If a Mirai ran on liquid hydrogen, how many miles per gallon would it get?
The shocking answer is 18.
But wait. The EPA says the Mirai has a fuel economy of 67 MPGe. How could being liquid make that much of a difference. Is it because it is so cold it doesn’t have much energy?
No, the difference is between MPG and MPGe. Whereas a gallon is a unit of volume, a Gasoline Gallon Equivalent, 1 GGE, is a unit of energy defined as 33.7 kWh. 1 GGE of liquid hydrogen has a volume of 3.7 gallons. So one gallon of it can only take you 67/3.7 = 18 miles.
This comes about because the density of liquid hydrogen is 0.07085 kg/L (kilograms per liter). Water is more than 14 times as dense. A gallon of liquid hydrogen therefore weighs 0.07085*3.785 = 0.268 kg and can only get you 67*0.268 = 18 miles.
But then what’s the point of liquid hydrogen if isn’t dense?
Well, the combined capacity of the Mirai’s two tanks is 122.4 liters. That volume of hydrogen at room temperature and 70 MPa pressure weighs 5 kg, a density of 5/122.4 = 0.04085 kg/L. Liquid hydrogen is therefore 0.07085/0.04085 = 1.73 times as dense as H70.
So, light as it is, liquid hydrogen requires only 58% of the volume of H70. It does this by reducing the distance between hydrogen molecules by a factor of the cube root of 1.73, namely 1.2.
So then why have these two big tanks taking up space under and behind the rear seats when liquid hydrogen can shave 42% off its volume?
Well, the trouble with liquid hydrogen is that at atmospheric pressure it must be cooled to 20 K (-253 C) to liquefy.

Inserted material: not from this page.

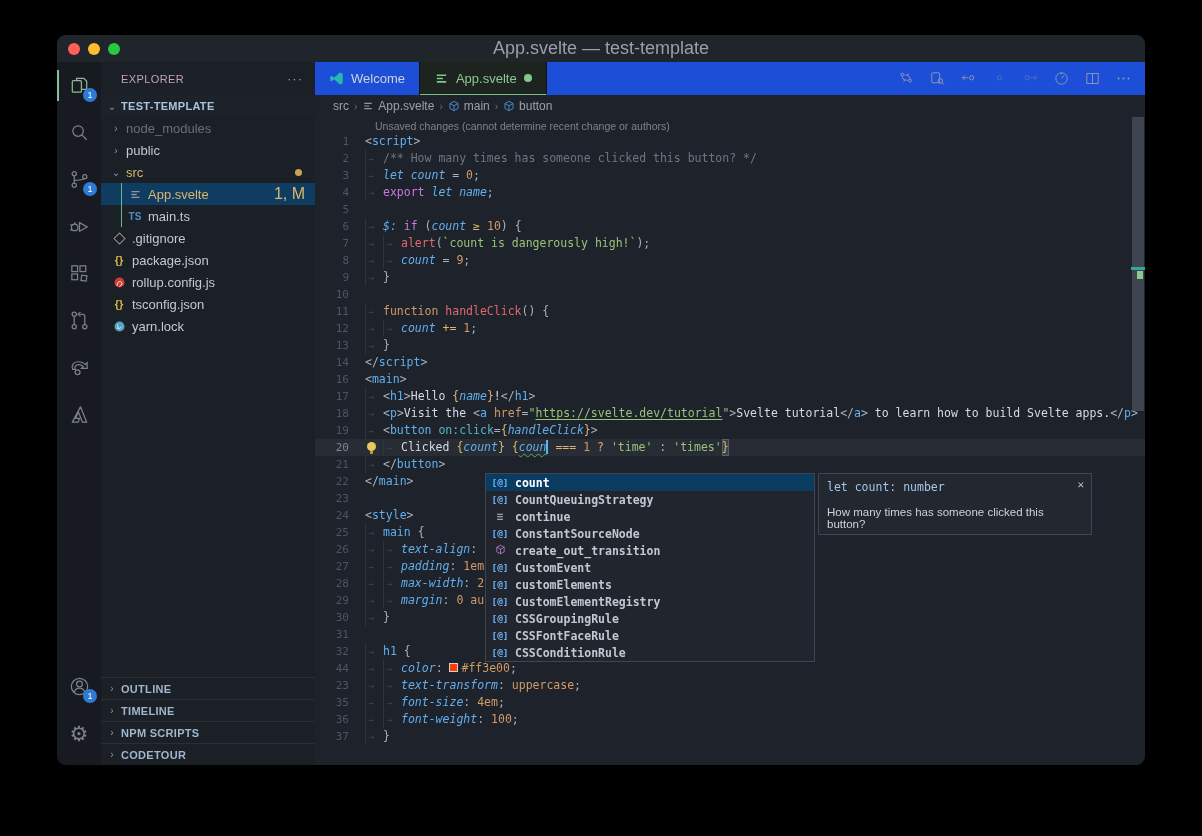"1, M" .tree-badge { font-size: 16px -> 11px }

A temperature so close to absolute zero might be ok for a huge truck but in an ordinary passenger car it would greatly increase both its complexity and cost.
If compressed, would less cooling suffice? No, compressing it to 13 atmospheres (1.3 MPa) only raises that temperature by 13 degrees.
That temperature and pressure, 33 K and 13 atmospheres, is called the critical point of hydrogen. Beyond that point there is no such thing as liquid hydrogen because there is no sharp demarcation between liquid and gas, just a compressible “supercritical” (not to be confused with political campaigns) fluid that can be shrunk by cooling, compressing, or both. (But with enough of that shrinking hydrogen solidifies, i.e. freezes.)
To save on the cost and complexity of liquid hydrogen the Mirai relies on pressure alone to save space.